[WORK ITEM]
Repeat the data verbatim, images excluded.

[SUPPLIED RECORDS]
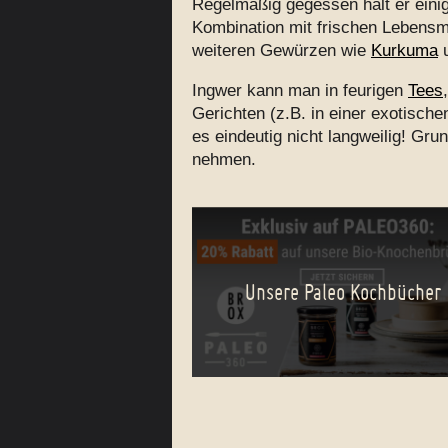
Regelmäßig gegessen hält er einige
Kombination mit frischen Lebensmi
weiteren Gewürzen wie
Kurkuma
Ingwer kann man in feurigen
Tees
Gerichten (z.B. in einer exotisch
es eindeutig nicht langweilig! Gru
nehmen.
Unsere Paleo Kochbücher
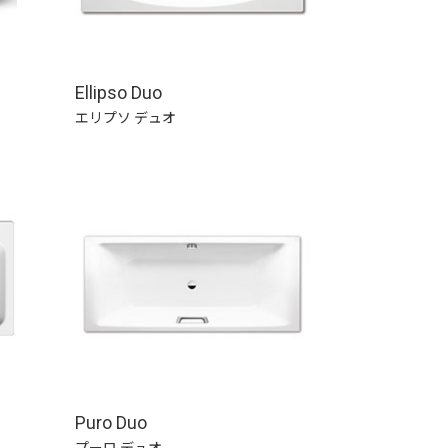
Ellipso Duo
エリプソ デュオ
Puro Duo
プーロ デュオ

[OUTPUT OF THE TASK]
Regelmäßig gegessen hält er einige
Kombination mit frischen Lebensmi
weiteren Gewürzen wie
Kurkuma
Ingwer kann man in feurigen
Tees
Gerichten (z.B. in einer exotisch
es eindeutig nicht langweilig! Gru
nehmen.
Unsere Paleo Kochbücher
Ellipso Duo
エリプソ デュオ
Puro Duo
プーロ デュオ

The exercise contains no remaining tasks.